Tell me what is the difference between the good old vector :: push_back ()
and the new standard vector :: emplace_back ()
?
Answer 1, authority 100%
push_back
adds a copy of the object (or provides movement if possible), and emplace_back
creates an object directly at the end of the vector, i.e. without unnecessary copying (or moving).
Answer 2, authority 92%
Simpler with an example …
struct Item
{
int a, b, c;
Item (int a, int b, int c): a (a), b (b), c (c) {}
};
int main (int argc, const char * argv [])
{
vector & lt; Item & gt; x;
// x.push_back (1,2,3); & lt; - won't compile!
x.emplace_back (1,2,3);
}
As you can see, push_back
‘needs an item type object (or a redundant one). But emplace
‘is simply passed arguments, as constructor .
P.S. It is clear that this constructor can also be a copy constructor 🙂 So
x.emplace_back (Item (0,1,2));
works too.
Answer 3
x.push_back ({1,2,3}); // Works
I would say push_back is more versatile.
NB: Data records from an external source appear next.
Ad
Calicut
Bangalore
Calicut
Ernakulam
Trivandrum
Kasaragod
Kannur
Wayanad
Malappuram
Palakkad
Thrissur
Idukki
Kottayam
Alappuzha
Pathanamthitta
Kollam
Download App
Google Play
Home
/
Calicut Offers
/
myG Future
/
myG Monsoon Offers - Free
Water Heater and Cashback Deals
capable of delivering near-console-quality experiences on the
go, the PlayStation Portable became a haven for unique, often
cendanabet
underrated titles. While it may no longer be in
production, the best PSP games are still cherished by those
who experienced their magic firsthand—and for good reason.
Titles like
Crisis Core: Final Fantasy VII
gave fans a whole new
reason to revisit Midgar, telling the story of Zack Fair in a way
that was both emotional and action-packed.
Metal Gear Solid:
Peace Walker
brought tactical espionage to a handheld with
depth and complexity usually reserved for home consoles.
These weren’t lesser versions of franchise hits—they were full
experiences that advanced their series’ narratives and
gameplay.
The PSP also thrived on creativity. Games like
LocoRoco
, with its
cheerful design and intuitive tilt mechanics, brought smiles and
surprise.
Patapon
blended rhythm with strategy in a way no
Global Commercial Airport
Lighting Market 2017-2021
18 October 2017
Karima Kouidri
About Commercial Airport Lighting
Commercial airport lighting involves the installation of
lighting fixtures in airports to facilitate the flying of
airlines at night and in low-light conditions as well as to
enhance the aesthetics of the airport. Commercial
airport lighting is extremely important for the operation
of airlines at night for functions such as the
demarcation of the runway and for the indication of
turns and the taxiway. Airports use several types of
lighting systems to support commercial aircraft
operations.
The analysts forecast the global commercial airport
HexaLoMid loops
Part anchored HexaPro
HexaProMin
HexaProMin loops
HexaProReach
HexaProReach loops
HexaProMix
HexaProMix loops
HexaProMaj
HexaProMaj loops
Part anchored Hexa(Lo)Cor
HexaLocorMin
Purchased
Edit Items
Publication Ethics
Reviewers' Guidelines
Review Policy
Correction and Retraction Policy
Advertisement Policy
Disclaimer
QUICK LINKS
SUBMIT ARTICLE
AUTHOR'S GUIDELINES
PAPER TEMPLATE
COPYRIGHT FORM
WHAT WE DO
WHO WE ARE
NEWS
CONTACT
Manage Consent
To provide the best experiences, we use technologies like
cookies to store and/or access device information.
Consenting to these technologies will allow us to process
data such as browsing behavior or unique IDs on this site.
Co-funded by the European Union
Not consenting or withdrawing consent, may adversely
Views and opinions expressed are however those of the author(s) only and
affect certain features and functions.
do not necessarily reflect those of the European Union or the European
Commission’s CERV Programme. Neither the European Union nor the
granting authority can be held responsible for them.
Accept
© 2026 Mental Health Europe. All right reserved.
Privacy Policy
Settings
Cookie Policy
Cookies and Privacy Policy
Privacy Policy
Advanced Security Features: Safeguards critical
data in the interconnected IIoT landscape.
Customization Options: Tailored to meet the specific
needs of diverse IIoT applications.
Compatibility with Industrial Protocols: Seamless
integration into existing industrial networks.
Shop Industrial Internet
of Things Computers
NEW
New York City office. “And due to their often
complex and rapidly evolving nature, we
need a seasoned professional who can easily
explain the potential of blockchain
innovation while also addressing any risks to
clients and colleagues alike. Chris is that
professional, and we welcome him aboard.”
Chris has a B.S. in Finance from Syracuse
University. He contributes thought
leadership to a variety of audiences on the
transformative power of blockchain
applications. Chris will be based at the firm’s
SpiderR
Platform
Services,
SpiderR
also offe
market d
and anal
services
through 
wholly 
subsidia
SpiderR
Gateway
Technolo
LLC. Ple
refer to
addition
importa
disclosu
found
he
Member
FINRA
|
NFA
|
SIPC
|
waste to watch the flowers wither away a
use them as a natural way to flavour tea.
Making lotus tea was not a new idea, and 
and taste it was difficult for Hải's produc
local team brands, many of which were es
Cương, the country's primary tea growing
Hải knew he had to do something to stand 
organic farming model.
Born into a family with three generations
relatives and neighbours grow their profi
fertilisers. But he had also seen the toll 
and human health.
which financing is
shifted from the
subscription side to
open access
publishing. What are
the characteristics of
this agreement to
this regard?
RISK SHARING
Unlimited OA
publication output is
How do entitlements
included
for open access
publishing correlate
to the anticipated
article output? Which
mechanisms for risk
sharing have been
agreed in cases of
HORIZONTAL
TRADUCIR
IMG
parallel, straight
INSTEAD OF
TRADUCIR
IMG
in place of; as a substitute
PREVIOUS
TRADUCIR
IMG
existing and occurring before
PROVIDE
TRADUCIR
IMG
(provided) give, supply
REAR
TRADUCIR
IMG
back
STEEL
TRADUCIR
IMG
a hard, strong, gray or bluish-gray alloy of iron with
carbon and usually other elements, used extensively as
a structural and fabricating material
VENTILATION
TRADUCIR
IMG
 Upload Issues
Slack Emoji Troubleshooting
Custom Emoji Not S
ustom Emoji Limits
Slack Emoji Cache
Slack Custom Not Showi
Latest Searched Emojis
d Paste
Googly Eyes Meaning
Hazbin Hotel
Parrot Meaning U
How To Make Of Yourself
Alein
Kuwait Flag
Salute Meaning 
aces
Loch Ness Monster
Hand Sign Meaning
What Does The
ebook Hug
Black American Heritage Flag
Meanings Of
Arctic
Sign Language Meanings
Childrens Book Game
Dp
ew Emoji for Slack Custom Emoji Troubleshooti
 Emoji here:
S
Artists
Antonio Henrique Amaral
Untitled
With emplace_back, there are nuances in more complex algorithms. For example, when copying elements of a multidimensional vector to a one-dimensional one. It looks like it works, but when you compile it, it swears. I would say they complement one another. If emplace_back works, we leave it, and if wonderful errors come up, then put push_back and add {} as I showed above.